A., wonende te B., appellant,

tegen

E., psychiater, verweerder in hoger beroep, gemachtigde:

mr. drs. P.A. de Zeeuw, jurist bij DAS-rechtsbijstand te            Amsterdam.

1.         Verloop van de procedure

A. - hierna te noemen klager - heeft op 9 juni 2016 bij het Regionaal Tuchtcollege te Amsterdam tegen E. - hierna te noemen de arts - een klacht ingediend. Bij beslissing van 2 mei 2017, onder nummer 16/190 heeft dat College de klacht afgewezen.

Klager is van die beslissing tijdig in beroep gekomen. De arts heeft een verweerschrift in beroep ingediend.

De zaak is in beroep behandeld ter openbare terechtzitting van het Centraal Tuchtcollege van 28 november 2017. De zaak is tegelijk maar niet gevoegd behandeld met de zaken C2017.253 en C2017.263. Verschenen zijn klager en de arts, bijgestaan door mr. De Zeeuw.
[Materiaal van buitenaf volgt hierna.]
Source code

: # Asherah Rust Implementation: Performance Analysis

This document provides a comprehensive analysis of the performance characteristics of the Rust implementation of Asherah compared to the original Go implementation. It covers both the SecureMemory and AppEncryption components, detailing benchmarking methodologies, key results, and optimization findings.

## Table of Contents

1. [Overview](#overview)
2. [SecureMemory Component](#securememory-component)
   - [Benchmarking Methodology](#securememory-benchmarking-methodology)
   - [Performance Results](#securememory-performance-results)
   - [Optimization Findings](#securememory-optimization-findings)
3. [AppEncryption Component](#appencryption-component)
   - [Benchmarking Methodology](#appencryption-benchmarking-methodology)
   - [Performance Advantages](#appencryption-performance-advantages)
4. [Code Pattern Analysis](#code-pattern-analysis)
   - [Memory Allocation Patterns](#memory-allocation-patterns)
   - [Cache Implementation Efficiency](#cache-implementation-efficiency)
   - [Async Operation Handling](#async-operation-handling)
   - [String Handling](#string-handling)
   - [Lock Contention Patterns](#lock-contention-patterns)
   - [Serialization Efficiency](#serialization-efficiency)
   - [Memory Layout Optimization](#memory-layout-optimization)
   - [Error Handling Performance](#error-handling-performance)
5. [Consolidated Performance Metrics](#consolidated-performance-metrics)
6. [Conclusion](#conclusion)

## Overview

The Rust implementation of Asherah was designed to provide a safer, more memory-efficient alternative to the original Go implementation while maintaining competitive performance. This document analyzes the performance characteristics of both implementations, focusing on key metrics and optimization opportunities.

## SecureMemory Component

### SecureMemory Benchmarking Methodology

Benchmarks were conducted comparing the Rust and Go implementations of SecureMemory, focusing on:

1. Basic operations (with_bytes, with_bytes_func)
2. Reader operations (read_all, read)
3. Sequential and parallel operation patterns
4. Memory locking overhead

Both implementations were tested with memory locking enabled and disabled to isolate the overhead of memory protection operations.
2.         Beslissing in eerste aanleg

Het Regionaal Tuchtcollege heeft aan zijn beslissing de volgende overwegingen ten grondslag gelegd.

2.       De feiten

2.1.  Klager woonde in 2011 op hetzelfde adres als zijn moeder (hierna: de moeder) in B.. Op 28 februari 2014 is de moeder overleden.

2.2. Verweerder is als eerste geneeskundige verbonden aan Vangnet MGGZ, onderdeel van de GGD B.. Hij is verantwoordelijk voor BOPZ-dossiers, handelt bij een dreigend conflict van plichten, spreekt medewerkers aan op hun functioneren en controleert of protocollen up to date zijn. Hij is tevens aanspreekpunt voor beleidsvragen en vragen over kwaliteit van zorg.

2.3. De afdeling ‘Vangnet’ van de GGD (hierna: de afdeling) heeft in 2011 besloten aan de moeder bemoeizorg te bieden. Op 3 mei en 27 juli 2011 zijn er onaangekondigde huisbezoeken gebracht aan de woning van klager en zijn moeder, onder andere door een medeweker van de afdeling. Klager heeft de medewerker niet binnengelaten. Van het bezoek heeft de medewerker aantekening gemaakt in het medisch dossier van de moeder. Ook is een medisch dossier van klager aangemaakt waarin is vermeld hoe klager zich heeft opgesteld en hoe hij wordt getypeerd.

2.4. Op 20 juli 2012 heeft klager een klacht ingediend bij de klachtencommissie van de GGD B. over het huisbezoek en verzocht om inzage in het medisch dossier van zijn moeder. Na bevestiging van de ontvangst door de GGD is een verdere reactie van de afdeling is uitgebleven. Begin juni 2014 heeft klager de GGD verzocht om een inhoudelijke reactie. Bij brief van 12 juni 2014 heeft de teamleider (verweerder in de zaak 16/189vp) klager toegestaan zijn eigen medisch dossier in te zien. Klager heeft van die gelegenheid gebruikt gemaakt. Het verzoek van klager tot inzage in het dossier van de moeder is bij brief van 15 januari 2015 afgewezen. Deze brief is ondertekend door verweerder en de teamleider en daarin staat het volgende vermeld:

´(..)

Medische dossiers van anderen dan uzelf zijn nooit in te zien, tenzij er expliciete toestemming voor is gegeven. Wanneer iemand overleden blijft deze wettelijke regel van kracht, en kunnen nabestaanden niet in het medisch dossier van de overledene. In uw geval kunt u geen inzage krijgen in haar dossier (..)’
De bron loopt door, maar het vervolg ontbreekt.